Evidence for a relationship between concentrations of nucleos/tide analogue agents and treatment outcome in chronic hepatitis B infection: A systematic review

Introduction: Treatment of hepatitis B virus (HBV) primarily relies on nucleos(t)ide analogues to achieve viral suppression, with tenofovir or entecavir as first-line agents. Expanding treatment and improving its outcomes are crucial strategies to support advances towards targets for the elimination of viral hepatitis as a public health threat by 2030. However, therapeutic drug monitoring has not been systematically applied to optimize HBV therapy. Methods We conducted a systematic review (PROSPERO CRD420250599139) to identify studies that reported treatment outcomes of HBV in English from PubMed, Scopus and Web of Science. We collated the evidence for the relationship between drug concentrations and therapeutic outcomes in HBV. Our primary search included people living with HBV with or without Human Immunodeficiency Virus (HIV) coinfection, treated with tenofovir and/or entecavir linked to clinical or laboratory-based assessment of treatment outcome. Results We identified six studies reporting drug concentrations in people with HBV infection, of which five reported on HIV/HBV coinfection, and one on HBV monoinfection.
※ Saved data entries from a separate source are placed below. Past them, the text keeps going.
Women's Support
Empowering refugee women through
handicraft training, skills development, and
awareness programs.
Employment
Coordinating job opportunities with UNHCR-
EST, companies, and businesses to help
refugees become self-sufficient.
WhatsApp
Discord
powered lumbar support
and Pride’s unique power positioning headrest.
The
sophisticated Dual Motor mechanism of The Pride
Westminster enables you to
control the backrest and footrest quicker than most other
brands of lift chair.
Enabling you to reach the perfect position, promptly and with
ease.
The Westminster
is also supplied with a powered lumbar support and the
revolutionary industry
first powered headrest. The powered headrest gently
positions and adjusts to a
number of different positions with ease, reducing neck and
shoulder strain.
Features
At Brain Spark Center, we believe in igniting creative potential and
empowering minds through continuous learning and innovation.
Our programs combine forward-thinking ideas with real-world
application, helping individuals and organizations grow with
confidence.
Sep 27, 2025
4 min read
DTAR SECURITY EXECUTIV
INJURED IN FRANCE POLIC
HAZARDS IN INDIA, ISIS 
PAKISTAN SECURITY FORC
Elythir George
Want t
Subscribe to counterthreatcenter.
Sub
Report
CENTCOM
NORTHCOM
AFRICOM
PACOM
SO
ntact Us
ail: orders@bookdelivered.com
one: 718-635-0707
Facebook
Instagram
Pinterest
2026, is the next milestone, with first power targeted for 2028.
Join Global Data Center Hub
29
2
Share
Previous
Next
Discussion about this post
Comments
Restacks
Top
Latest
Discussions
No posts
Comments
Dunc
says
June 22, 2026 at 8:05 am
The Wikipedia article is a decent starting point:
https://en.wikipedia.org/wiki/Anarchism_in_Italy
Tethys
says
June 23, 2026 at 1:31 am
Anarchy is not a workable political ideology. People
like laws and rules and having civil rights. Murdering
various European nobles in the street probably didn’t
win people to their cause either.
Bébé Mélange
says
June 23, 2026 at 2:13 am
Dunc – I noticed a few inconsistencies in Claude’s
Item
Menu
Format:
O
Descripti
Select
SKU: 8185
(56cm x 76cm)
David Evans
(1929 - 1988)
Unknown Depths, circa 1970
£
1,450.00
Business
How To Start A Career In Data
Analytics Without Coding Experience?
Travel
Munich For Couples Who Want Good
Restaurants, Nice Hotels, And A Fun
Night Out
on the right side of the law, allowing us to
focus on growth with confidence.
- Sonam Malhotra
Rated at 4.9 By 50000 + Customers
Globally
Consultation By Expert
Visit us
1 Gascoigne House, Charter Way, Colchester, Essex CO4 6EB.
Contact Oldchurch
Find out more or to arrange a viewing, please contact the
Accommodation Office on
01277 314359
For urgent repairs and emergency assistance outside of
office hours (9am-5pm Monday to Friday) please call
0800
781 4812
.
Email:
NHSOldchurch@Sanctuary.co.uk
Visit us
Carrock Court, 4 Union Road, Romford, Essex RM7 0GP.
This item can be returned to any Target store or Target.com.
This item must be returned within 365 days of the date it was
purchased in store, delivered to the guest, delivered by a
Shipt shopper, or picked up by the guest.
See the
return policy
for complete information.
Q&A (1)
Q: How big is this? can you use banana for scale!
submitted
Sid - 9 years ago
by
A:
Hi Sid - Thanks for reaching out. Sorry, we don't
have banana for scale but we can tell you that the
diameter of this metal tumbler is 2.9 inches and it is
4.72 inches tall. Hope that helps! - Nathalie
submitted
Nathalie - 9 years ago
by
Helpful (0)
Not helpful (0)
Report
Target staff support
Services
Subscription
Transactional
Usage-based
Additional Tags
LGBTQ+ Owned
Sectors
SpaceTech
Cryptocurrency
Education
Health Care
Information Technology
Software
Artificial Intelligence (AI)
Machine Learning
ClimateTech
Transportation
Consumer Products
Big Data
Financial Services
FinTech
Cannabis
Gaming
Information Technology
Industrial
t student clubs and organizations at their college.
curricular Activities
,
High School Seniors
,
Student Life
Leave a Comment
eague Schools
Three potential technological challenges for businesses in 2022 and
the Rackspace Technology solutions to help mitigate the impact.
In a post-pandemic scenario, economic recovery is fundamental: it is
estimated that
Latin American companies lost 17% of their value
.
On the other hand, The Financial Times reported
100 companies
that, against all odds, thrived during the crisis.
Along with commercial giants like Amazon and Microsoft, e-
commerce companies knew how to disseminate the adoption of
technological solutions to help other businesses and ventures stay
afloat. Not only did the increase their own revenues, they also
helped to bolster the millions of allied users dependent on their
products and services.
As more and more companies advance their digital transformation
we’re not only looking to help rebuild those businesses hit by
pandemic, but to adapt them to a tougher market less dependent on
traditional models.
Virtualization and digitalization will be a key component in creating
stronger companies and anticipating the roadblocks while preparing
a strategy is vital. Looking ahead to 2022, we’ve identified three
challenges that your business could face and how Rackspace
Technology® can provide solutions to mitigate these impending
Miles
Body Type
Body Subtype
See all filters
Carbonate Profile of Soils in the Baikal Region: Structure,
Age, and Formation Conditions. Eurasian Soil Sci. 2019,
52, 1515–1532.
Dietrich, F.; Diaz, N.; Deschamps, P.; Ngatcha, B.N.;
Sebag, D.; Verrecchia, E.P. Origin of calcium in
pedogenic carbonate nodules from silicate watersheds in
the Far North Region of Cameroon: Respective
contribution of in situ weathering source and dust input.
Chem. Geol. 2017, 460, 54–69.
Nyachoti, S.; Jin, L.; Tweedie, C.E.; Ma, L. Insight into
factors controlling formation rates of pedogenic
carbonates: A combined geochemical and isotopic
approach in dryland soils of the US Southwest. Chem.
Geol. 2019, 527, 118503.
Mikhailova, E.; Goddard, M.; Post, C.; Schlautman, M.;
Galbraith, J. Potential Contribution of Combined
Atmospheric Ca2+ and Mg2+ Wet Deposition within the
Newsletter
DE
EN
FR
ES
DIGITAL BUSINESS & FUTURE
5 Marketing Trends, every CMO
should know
Across all studies, tenofovir concentrations > 800 fmol/punch in dried blood spots were typically associated with viraemic suppression for both HIV and HBV. Evidence suggests that higher tenofovir concentrations (e.g. 1000–1500 fmol/punch) may be required for consistent suppression of HBV. However, evidence from HBV monoinfection was limited, and a therapeutic concentration for HBV could not be defined. Only one study reported entecavir concentrations in HBV and data are inconclusive. Discussion A therapeutic threshold cannot currently be defined for concentrations of tenofovir or entecavir in HBV. Larger cohort studies that focus on HBV monoinfection are needed to define therapeutic drug thresholds to optimize personalized care for people living with HBV and improve population health outcomes.